Begin DATA IN THIS EXERCISE

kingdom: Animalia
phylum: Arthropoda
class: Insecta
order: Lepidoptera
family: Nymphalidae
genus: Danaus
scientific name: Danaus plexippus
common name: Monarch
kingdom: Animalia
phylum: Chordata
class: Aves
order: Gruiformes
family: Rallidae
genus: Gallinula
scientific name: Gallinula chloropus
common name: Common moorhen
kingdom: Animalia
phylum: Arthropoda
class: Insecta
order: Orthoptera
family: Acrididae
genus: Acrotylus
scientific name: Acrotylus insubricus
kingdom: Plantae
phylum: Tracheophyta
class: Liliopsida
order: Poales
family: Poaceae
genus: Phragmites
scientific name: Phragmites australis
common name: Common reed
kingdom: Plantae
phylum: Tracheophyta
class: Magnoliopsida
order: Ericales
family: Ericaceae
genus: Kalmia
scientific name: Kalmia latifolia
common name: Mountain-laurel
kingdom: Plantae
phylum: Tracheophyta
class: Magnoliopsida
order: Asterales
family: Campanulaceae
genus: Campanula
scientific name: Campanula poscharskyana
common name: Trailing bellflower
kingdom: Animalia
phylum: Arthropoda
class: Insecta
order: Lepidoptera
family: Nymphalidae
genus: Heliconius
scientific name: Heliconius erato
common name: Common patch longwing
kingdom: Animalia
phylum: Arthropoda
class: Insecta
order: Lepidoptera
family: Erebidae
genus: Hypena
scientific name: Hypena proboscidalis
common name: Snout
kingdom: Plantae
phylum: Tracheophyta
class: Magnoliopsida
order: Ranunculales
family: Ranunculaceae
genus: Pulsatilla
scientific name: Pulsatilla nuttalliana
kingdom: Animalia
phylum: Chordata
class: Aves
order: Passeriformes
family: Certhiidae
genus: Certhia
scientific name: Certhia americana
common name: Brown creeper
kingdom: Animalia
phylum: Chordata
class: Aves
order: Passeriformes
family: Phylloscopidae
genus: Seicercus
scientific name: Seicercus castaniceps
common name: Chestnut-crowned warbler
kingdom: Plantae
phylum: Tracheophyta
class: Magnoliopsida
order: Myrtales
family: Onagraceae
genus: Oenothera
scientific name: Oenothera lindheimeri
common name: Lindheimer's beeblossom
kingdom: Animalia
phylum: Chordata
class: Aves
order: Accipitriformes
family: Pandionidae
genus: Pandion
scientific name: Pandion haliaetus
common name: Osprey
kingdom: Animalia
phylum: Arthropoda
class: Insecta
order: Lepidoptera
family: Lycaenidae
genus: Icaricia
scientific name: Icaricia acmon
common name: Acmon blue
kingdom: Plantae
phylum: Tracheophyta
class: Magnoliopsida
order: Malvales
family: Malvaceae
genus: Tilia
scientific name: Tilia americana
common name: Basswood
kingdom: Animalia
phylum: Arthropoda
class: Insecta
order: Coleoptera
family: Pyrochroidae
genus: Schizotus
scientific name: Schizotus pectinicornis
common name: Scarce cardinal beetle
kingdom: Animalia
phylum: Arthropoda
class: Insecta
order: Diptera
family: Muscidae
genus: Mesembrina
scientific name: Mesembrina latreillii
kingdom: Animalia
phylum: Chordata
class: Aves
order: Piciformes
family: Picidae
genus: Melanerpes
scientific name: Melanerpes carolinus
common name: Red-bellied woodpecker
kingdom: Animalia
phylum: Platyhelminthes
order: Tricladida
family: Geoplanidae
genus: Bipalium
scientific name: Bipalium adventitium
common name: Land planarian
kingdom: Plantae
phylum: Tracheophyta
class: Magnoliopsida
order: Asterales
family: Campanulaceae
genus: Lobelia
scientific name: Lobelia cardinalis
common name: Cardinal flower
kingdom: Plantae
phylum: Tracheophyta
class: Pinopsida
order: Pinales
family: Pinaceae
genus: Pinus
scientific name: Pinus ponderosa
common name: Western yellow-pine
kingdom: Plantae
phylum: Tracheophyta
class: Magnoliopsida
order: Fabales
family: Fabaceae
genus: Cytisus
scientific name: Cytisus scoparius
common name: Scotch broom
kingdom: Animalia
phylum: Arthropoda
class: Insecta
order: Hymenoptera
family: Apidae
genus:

End DATA IN THIS EXERCISE

> _TASK PROMPT_
Please set down every line of the listing above, word for word, from the first line through the last.

> _FINAL ANSWER_
kingdom: Animalia
phylum: Arthropoda
class: Insecta
order: Lepidoptera
family: Nymphalidae
genus: Danaus
scientific name: Danaus plexippus
common name: Monarch
kingdom: Animalia
phylum: Chordata
class: Aves
order: Gruiformes
family: Rallidae
genus: Gallinula
scientific name: Gallinula chloropus
common name: Common moorhen
kingdom: Animalia
phylum: Arthropoda
class: Insecta
order: Orthoptera
family: Acrididae
genus: Acrotylus
scientific name: Acrotylus insubricus
kingdom: Plantae
phylum: Tracheophyta
class: Liliopsida
order: Poales
family: Poaceae
genus: Phragmites
scientific name: Phragmites australis
common name: Common reed
kingdom: Plantae
phylum: Tracheophyta
class: Magnoliopsida
order: Ericales
family: Ericaceae
genus: Kalmia
scientific name: Kalmia latifolia
common name: Mountain-laurel
kingdom: Plantae
phylum: Tracheophyta
class: Magnoliopsida
order: Asterales
family: Campanulaceae
genus: Campanula
scientific name: Campanula poscharskyana
common name: Trailing bellflower
kingdom: Animalia
phylum: Arthropoda
class: Insecta
order: Lepidoptera
family: Nymphalidae
genus: Heliconius
scientific name: Heliconius erato
common name: Common patch longwing
kingdom: Animalia
phylum: Arthropoda
class: Insecta
order: Lepidoptera
family: Erebidae
genus: Hypena
scientific name: Hypena proboscidalis
common name: Snout
kingdom: Plantae
phylum: Tracheophyta
class: Magnoliopsida
order: Ranunculales
family: Ranunculaceae
genus: Pulsatilla
scientific name: Pulsatilla nuttalliana
kingdom: Animalia
phylum: Chordata
class: Aves
order: Passeriformes
family: Certhiidae
genus: Certhia
scientific name: Certhia americana
common name: Brown creeper
kingdom: Animalia
phylum: Chordata
class: Aves
order: Passeriformes
family: Phylloscopidae
genus: Seicercus
scientific name: Seicercus castaniceps
common name: Chestnut-crowned warbler
kingdom: Plantae
phylum: Tracheophyta
class: Magnoliopsida
order: Myrtales
family: Onagraceae
genus: Oenothera
scientific name: Oenothera lindheimeri
common name: Lindheimer's beeblossom
kingdom: Animalia
phylum: Chordata
class: Aves
order: Accipitriformes
family: Pandionidae
genus: Pandion
scientific name: Pandion haliaetus
common name: Osprey
kingdom: Animalia
phylum: Arthropoda
class: Insecta
order: Lepidoptera
family: Lycaenidae
genus: Icaricia
scientific name: Icaricia acmon
common name: Acmon blue
kingdom: Plantae
phylum: Tracheophyta
class: Magnoliopsida
order: Malvales
family: Malvaceae
genus: Tilia
scientific name: Tilia americana
common name: Basswood
kingdom: Animalia
phylum: Arthropoda
class: Insecta
order: Coleoptera
family: Pyrochroidae
genus: Schizotus
scientific name: Schizotus pectinicornis
common name: Scarce cardinal beetle
kingdom: Animalia
phylum: Arthropoda
class: Insecta
order: Diptera
family: Muscidae
genus: Mesembrina
scientific name: Mesembrina latreillii
kingdom: Animalia
phylum: Chordata
class: Aves
order: Piciformes
family: Picidae
genus: Melanerpes
scientific name: Melanerpes carolinus
common name: Red-bellied woodpecker
kingdom: Animalia
phylum: Platyhelminthes
order: Tricladida
family: Geoplanidae
genus: Bipalium
scientific name: Bipalium adventitium
common name: Land planarian
kingdom: Plantae
phylum: Tracheophyta
class: Magnoliopsida
order: Asterales
family: Campanulaceae
genus: Lobelia
scientific name: Lobelia cardinalis
common name: Cardinal flower
kingdom: Plantae
phylum: Tracheophyta
class: Pinopsida
order: Pinales
family: Pinaceae
genus: Pinus
scientific name: Pinus ponderosa
common name: Western yellow-pine
kingdom: Plantae
phylum: Tracheophyta
class: Magnoliopsida
order: Fabales
family: Fabaceae
genus: Cytisus
scientific name: Cytisus scoparius
common name: Scotch broom
kingdom: Animalia
phylum: Arthropoda
class: Insecta
order: Hymenoptera
family: Apidae
genus:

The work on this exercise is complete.